• WHAT THIS TASK INVOLVES
Give the number of lines below that hold "Object", and only that.

• EXTRACTED DATA
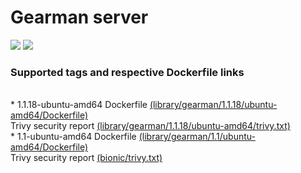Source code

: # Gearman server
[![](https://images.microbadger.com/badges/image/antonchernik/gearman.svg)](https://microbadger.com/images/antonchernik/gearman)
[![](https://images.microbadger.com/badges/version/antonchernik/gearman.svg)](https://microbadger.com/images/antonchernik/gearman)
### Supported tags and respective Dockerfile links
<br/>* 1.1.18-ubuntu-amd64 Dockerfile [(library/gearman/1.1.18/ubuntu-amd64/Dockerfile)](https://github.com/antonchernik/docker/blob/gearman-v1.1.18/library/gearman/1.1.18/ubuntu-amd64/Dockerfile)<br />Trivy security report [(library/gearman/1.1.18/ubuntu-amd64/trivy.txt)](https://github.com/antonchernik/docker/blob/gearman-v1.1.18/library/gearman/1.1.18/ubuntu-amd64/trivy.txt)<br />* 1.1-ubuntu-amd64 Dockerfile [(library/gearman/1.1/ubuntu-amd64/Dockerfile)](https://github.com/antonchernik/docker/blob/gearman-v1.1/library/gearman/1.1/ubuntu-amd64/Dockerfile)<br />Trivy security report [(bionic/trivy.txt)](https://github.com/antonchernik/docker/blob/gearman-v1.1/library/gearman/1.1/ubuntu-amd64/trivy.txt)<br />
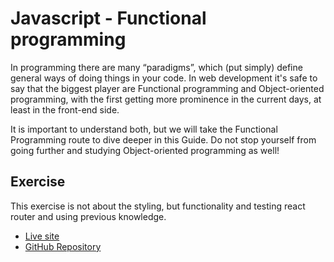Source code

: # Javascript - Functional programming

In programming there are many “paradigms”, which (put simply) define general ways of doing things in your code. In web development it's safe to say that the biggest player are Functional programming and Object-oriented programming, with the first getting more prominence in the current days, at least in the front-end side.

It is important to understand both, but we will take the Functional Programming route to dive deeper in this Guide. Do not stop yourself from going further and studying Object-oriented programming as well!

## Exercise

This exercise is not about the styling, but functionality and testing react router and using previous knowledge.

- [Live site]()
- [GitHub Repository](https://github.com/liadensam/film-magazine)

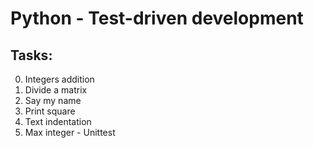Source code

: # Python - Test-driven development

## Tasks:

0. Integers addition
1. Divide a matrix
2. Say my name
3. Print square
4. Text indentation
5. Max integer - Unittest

• EXERCISE SOLUTION
2